Find more about SpringAI/OpenAI Function Calling support.
Tool Example
Here’s a simple example of how to use too/function calling with Spring AI:
@SpringBootApplication
public class NvidiaLlmApplication {
public static void main(String[] args) {
SpringApplication.run(NvidiaLlmApplication.class, args);
}
@Bean
CommandLineRunner runner(ChatClient.Builder chatClientBuilder) {
return args -> {
var chatClient = chatClientBuilder.build();
var response = chatClient.prompt()
.user("What is the weather in Amsterdam and Paris?")
.functions("weatherFunction") // reference by bean name.
.call()
.content();
System.out.println(response);
};
}
@Bean
@Description("Get the weather in location")
public Function<WeatherRequest, WeatherResponse> weatherFunction() {
return new MockWeatherService();
}
public static class MockWeatherService implements Function<WeatherRequest, WeatherResponse> {
public record WeatherRequest(String location, String unit) {}
public record WeatherResponse(double temp, String unit) {}
@Override
public WeatherResponse apply(WeatherRequest request) {
double temperature = request.location().contains("Amsterdam") ? 20 : 25;
return new WeatherResponse(temperature, request.unit);
}
}
}
In the NvidiaLlmApplication.java example, when the model needs weather information, it will automatically call the weatherFunction
bean, which can then fetch real-time weather data.
The expected response looks like this:
The weather in Amsterdam is currently 20 degrees Celsius, and the weather in Paris is currently 25 degrees Celsius.
Key Considerations
When using NVIDIA LLM API with Spring AI, keep the following points in mind:
- Model Selection: NVIDIA offers a wide range of models from various providers. Choose the appropriate model for your use case.

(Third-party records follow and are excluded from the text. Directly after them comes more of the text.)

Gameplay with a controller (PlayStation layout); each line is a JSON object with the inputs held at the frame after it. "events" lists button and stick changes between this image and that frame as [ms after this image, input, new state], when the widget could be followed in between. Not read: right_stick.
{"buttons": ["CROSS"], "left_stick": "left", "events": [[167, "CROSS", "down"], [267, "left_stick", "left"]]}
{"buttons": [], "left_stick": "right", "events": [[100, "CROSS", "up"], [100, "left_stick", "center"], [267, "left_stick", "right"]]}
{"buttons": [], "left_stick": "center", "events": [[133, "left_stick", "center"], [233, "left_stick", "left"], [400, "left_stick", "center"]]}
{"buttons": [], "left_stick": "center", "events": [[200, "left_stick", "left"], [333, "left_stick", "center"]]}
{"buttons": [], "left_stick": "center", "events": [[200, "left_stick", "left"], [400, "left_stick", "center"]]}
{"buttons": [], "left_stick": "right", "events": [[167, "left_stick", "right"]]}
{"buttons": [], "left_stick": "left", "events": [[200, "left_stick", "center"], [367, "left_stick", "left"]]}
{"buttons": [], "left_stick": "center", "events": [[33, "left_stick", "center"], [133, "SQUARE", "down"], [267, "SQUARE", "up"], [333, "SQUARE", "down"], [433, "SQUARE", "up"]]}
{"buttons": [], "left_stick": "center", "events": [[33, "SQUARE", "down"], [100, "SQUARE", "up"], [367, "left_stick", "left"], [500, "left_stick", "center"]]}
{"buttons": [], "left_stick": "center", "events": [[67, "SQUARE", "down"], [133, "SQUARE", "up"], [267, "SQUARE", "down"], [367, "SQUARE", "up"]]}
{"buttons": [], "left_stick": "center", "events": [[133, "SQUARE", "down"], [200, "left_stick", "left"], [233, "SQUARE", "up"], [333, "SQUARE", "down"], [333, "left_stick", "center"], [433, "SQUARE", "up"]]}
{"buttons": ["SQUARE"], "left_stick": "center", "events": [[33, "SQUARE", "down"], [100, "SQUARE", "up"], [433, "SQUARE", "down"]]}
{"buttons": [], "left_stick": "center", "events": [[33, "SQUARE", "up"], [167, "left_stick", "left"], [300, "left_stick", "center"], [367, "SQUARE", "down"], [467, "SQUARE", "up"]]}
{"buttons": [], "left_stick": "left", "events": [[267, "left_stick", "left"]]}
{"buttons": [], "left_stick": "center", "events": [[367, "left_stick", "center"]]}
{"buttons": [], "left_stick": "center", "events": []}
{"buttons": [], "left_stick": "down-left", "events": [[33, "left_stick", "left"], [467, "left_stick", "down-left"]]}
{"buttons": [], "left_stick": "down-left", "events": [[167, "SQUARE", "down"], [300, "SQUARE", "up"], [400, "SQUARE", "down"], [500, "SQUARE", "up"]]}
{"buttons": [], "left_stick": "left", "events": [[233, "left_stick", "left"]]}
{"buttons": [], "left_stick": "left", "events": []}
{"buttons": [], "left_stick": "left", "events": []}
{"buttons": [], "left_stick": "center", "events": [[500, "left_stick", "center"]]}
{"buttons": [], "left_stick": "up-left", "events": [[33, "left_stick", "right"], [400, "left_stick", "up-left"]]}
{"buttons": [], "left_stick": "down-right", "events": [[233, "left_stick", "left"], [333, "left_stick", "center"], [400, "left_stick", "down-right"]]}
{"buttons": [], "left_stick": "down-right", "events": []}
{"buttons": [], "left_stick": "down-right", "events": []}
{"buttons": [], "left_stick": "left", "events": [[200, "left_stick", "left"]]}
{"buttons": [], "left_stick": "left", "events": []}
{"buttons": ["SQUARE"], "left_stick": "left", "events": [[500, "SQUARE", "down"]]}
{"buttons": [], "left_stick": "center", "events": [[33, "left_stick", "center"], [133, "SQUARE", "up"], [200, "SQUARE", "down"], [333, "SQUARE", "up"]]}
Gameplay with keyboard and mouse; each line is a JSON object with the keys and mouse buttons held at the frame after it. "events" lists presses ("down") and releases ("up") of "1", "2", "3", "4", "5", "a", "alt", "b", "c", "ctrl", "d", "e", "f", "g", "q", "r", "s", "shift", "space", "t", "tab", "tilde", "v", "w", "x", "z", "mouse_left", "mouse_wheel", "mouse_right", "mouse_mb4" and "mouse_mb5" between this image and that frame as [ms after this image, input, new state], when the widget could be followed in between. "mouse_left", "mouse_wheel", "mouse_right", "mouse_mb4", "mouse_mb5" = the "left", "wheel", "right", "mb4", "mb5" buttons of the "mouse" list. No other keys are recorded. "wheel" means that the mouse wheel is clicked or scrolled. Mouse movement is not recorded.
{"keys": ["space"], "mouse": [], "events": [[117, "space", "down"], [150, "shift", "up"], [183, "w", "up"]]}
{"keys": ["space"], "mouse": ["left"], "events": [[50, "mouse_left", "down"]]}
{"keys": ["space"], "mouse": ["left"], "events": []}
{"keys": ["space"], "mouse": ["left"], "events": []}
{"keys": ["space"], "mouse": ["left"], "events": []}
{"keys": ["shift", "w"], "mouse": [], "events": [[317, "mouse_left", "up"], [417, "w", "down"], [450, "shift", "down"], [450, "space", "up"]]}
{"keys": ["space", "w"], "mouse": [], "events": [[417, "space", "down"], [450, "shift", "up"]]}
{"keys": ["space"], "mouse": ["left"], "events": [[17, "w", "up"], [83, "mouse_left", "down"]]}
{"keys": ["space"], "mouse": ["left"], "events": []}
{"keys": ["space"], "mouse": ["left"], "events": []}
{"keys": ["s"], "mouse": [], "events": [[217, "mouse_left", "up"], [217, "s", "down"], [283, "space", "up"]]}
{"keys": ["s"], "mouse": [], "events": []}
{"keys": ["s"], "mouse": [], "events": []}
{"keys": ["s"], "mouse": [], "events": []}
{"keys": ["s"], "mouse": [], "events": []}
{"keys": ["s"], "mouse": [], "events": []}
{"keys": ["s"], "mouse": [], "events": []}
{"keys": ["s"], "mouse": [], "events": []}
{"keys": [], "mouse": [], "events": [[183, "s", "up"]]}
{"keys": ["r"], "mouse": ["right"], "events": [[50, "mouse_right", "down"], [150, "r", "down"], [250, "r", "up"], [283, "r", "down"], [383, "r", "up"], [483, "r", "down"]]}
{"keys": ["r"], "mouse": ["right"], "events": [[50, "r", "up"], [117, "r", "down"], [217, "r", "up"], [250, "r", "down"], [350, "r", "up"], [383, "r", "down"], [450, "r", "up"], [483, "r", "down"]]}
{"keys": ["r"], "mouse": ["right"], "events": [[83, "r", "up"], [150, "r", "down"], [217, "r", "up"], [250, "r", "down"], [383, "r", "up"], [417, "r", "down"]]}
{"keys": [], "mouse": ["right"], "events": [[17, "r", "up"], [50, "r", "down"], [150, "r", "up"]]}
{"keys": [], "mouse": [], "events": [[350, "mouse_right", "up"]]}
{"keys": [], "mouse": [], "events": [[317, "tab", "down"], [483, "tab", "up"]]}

- API Compatibility: The NVIDIA LLM API is designed to be compatible with the OpenAI API, which allows for easy integration with Spring AI.
- Performance: NVIDIA’s LLM API is optimized for high-performance inference. You may notice improved response speeds, especially for larger models.
- Specialized Models: NVIDIA offers models specialized for different tasks, such as code completion, math problems, and general chat. Select the most appropriate model for your specific needs.
- API Limits: Be aware of any rate limits or usage quotas associated with your NVIDIA API key.
References
For further information check the Spring AI and OpenAI reference documentations.
- Spring AI NVIDIA Reference docs
- NVIDIA LLM API
- Spring AI – NVIDIA – Demo
- Previous Spring AI blog posts:
- Spring AI Embraces OpenAI’s Structured Outputs: Enhancing JSON Response Reliability
- Spring AI with Groq – a blazingly fast AI inference engine
- Spring AI with Ollama Tool Support
- Spring AI – Structured Output
- Spring AI – Multimodality – Orbis Sensualium Pictus
- Function Calling in Java and Spring AI using the latest Mistral AI API
- Spring Cloud Function for Azure Function
Conclusion
Integrating NVIDIA LLM API with Spring AI opens up new possibilities for developers looking to leverage high-performance AI models in their Spring applications.
By repurposing the OpenAI client, Spring AI makes it straightforward to switch between different AI providers, allowing you to choose the best solution for your specific needs.
As you explore this integration, remember to stay updated with the latest documentation from both Spring AI and NVIDIA LLM API, as features and model availability may evolve over time.
We encourage you to experiment with different models and compare their performance and outputs to find the best fit for your use case.
Happy coding, and enjoy the speed and capabilities that NVIDIA LLM API brings to your AI-powered Spring applications!